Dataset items
···
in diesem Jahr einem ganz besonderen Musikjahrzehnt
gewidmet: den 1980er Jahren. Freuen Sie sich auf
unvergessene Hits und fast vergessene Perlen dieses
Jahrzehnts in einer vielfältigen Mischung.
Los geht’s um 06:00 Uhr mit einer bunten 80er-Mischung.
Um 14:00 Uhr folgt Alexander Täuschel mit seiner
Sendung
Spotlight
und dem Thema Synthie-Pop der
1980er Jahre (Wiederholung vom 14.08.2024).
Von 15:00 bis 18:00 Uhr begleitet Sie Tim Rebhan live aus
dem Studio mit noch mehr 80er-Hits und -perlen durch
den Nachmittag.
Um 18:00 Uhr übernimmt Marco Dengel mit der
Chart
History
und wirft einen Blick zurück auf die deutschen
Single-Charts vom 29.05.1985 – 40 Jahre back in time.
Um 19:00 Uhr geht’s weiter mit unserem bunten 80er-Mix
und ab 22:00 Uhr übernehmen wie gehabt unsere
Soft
···
WORK ORDER
Update the lines above by changing "Studio" to "Sendestudio" and keep everything else the same.

EXERCISE OUTPUT
in diesem Jahr einem ganz besonderen Musikjahrzehnt
gewidmet: den 1980er Jahren. Freuen Sie sich auf
unvergessene Hits und fast vergessene Perlen dieses
Jahrzehnts in einer vielfältigen Mischung.
Los geht’s um 06:00 Uhr mit einer bunten 80er-Mischung.
Um 14:00 Uhr folgt Alexander Täuschel mit seiner
Sendung
Spotlight
und dem Thema Synthie-Pop der
1980er Jahre (Wiederholung vom 14.08.2024).
Von 15:00 bis 18:00 Uhr begleitet Sie Tim Rebhan live aus
dem Sendestudio mit noch mehr 80er-Hits und -perlen durch
den Nachmittag.
Um 18:00 Uhr übernimmt Marco Dengel mit der
Chart
History
und wirft einen Blick zurück auf die deutschen
Single-Charts vom 29.05.1985 – 40 Jahre back in time.
Um 19:00 Uhr geht’s weiter mit unserem bunten 80er-Mix
und ab 22:00 Uhr übernehmen wie gehabt unsere
Soft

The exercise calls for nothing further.